Comme il voulait pénétrer dans toutes les conditions humaines, il se fit mener chez un ministre; mais il tremblait toujours en chemin que quelque femme ne fût assassinée en sa présence par son mari. Arrivé chez l'homme d'état, il resta deux heures dans l'antichambre sans être annoncé, et deux heures encore après l'avoir été. Il se promettait bien dans cet intervalle de recommander à l'ange Ituriel et le ministre et ses insolents huissiers. L'antichambre était remplie de dames de tout étage, de mages de toutes couleurs, de juges, de marchands, d'officiers, de pédants; tous se plaignaient du ministre. L'avare et l'usurier disaient: Sans doute cet homme-là pille les provinces; le capricieux lui reprochait d'être bizarre; le voluptueux disait: Il ne songe qu'à ses plaisirs; l'intrigant se flattait de le voir bientôt perdu par une cabale; les femmes espéraient qu'on leur donnerait bientôt un ministre plus jeune.
Babouc entendait leurs discours; il ne put s'empêcher de dire: Voilà un homme bien heureux, il a tous ses ennemis dans son antichambre; il écrase de son pouvoir ceux qui l'envient; il voit à ses pieds ceux qui le détestent. Il entra enfin; il vit un petit vieillard courbé sous le poids des années et des affaires, mais encore vif et plein d'esprit.[22]
[22] C'est le cardinal de Fleuri que Voltaire désigne ici; il en fait encore l'éloge dans le Panégyrique de Louis XV (voyez les Mélanges, année 1748).

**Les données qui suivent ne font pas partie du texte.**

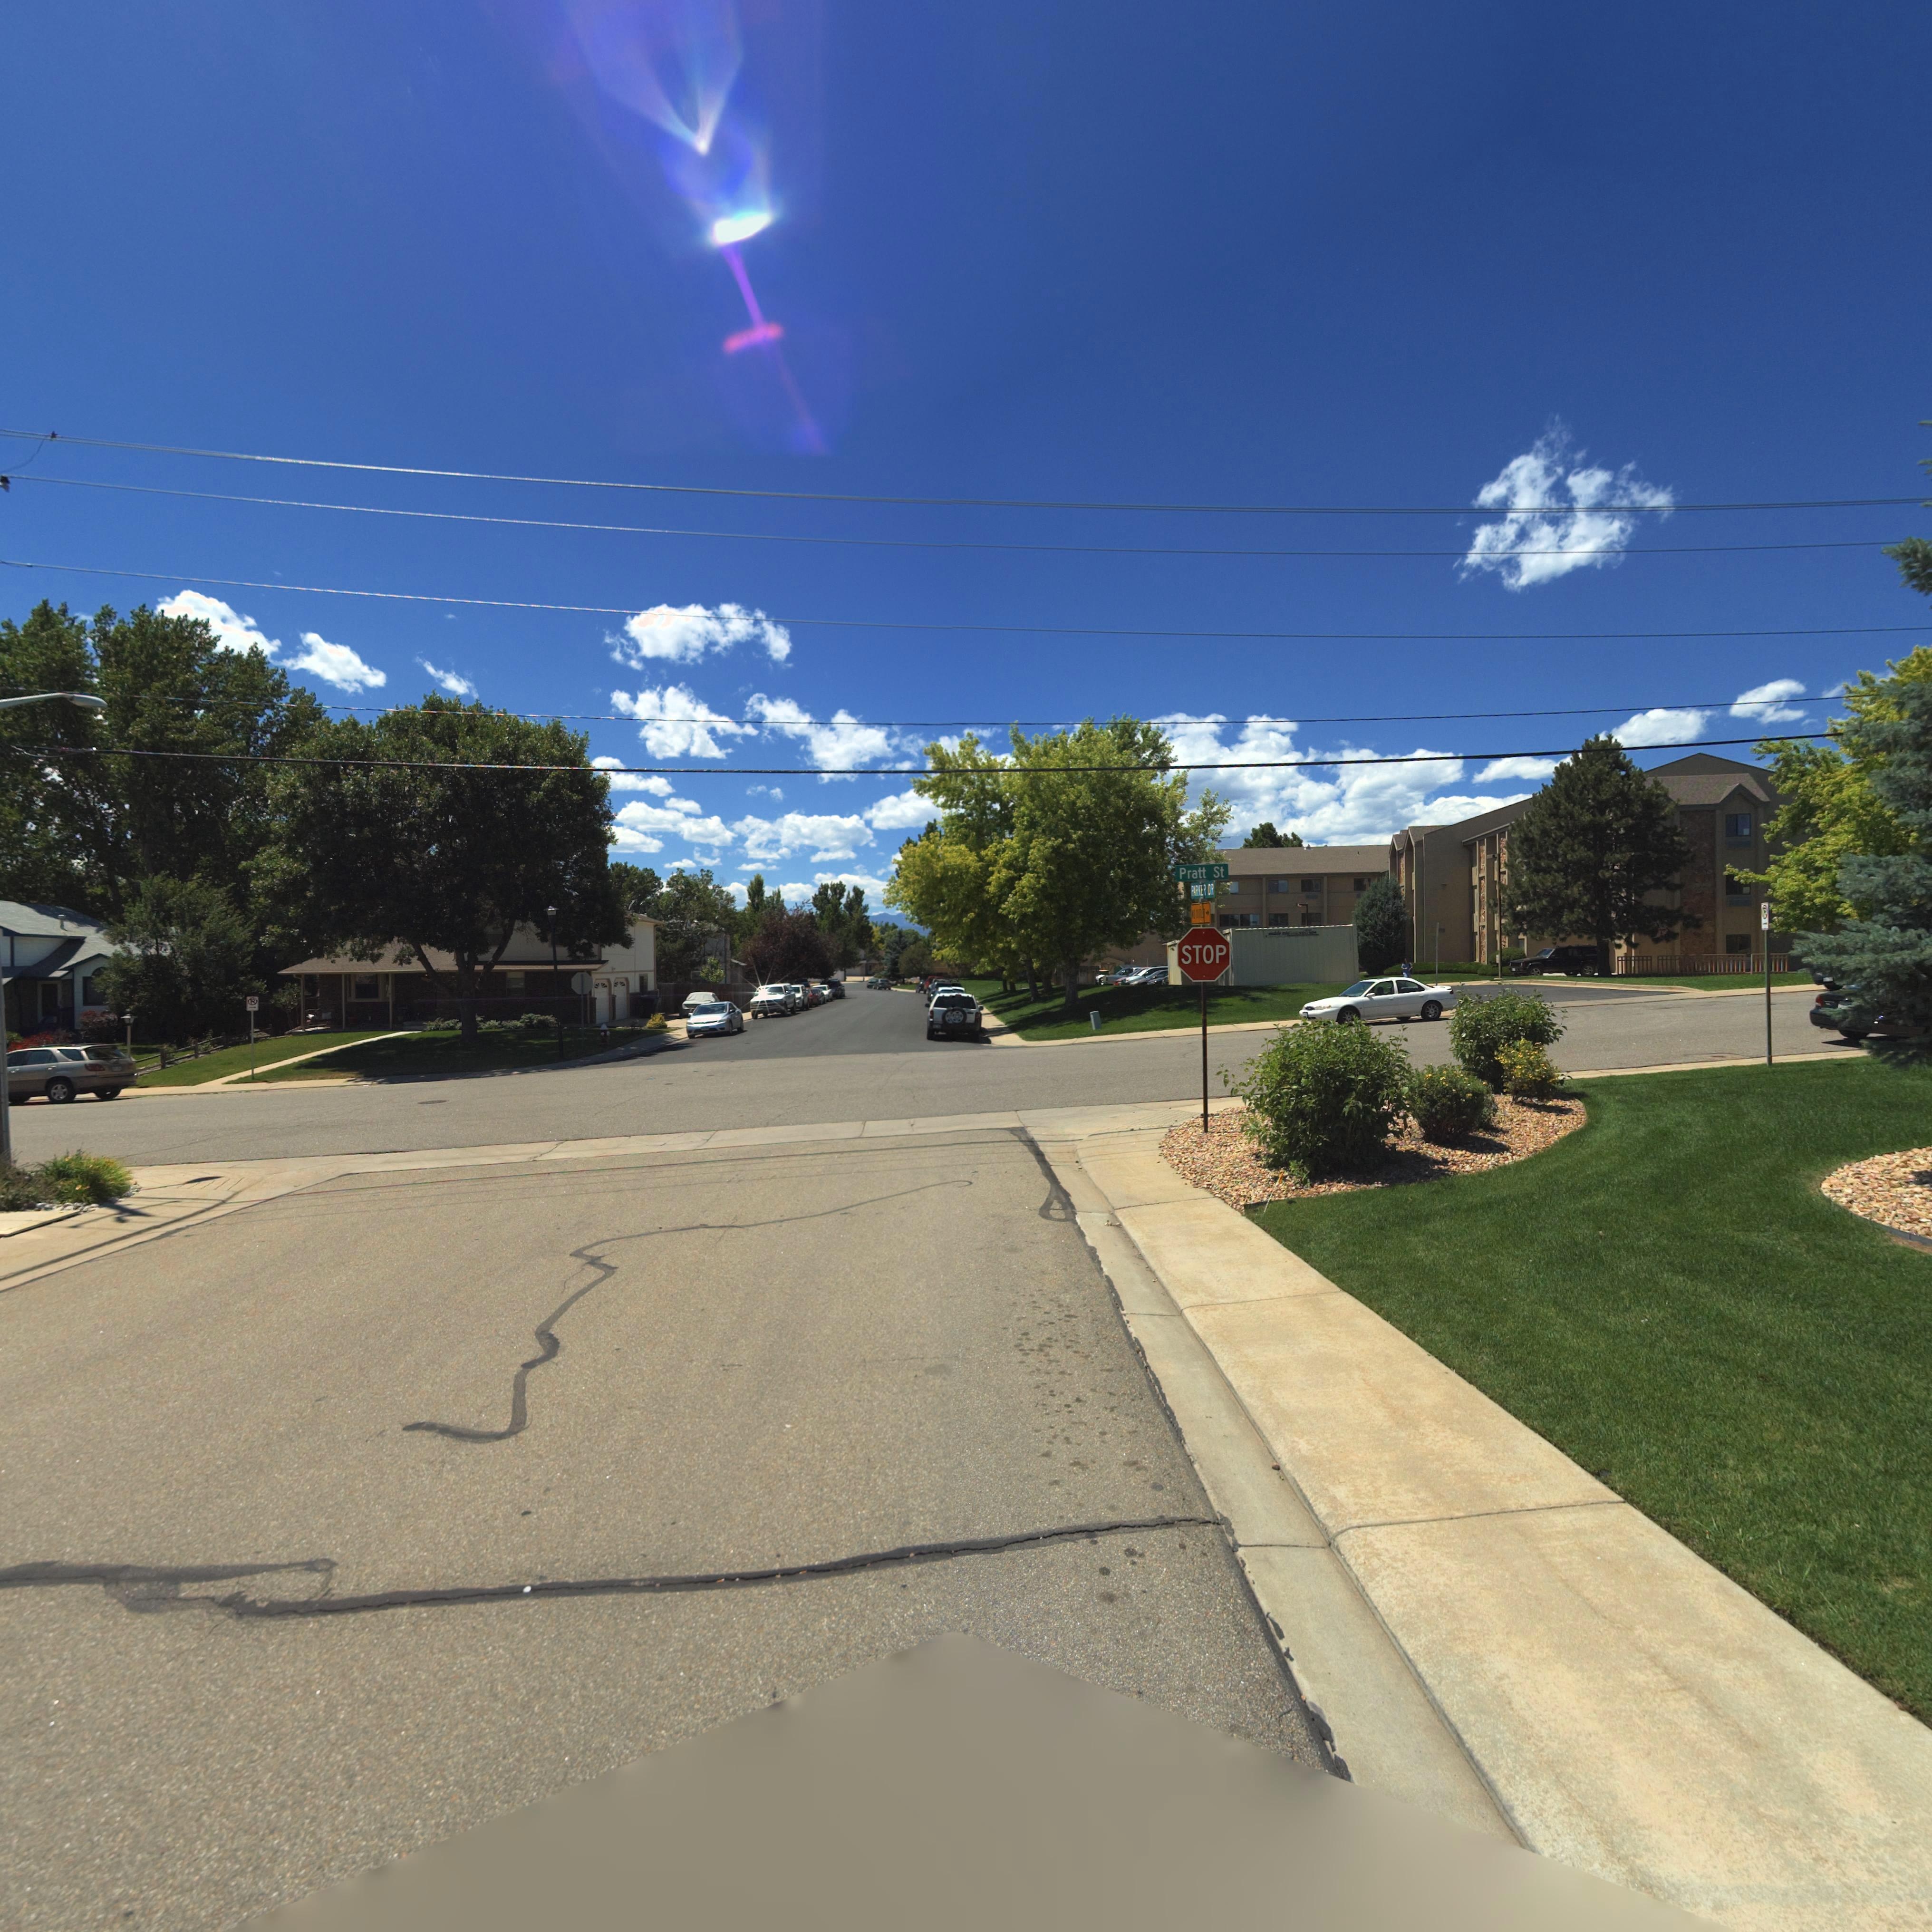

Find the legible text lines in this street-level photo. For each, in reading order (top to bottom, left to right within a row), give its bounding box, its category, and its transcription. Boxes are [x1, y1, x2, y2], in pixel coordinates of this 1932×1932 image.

[1179, 865, 1225, 879] StreetName: Pratt St
[1190, 883, 1214, 897] StreetName: PARKER DR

B.
Babouc lui plut, et il parut à Babouc un homme estimable. La conversation devint intéressante. Le ministre lui avoua qu'il était un homme très malheureux, qu'il passait pour riche, et qu'il était pauvre; qu'on le croyait tout puissant, et qu'il était toujours contredit; qu'il n'avait guère obligé que des ingrats, et que dans un travail continuel de quarante années il avait eu à peine un moment de consolation. Babouc en fut touché, et pensa que, si cet homme avait fait des fautes, et si l'ange Ituriel voulait le punir, il ne fallait pas l'exterminer, mais seulement lui laisser sa place.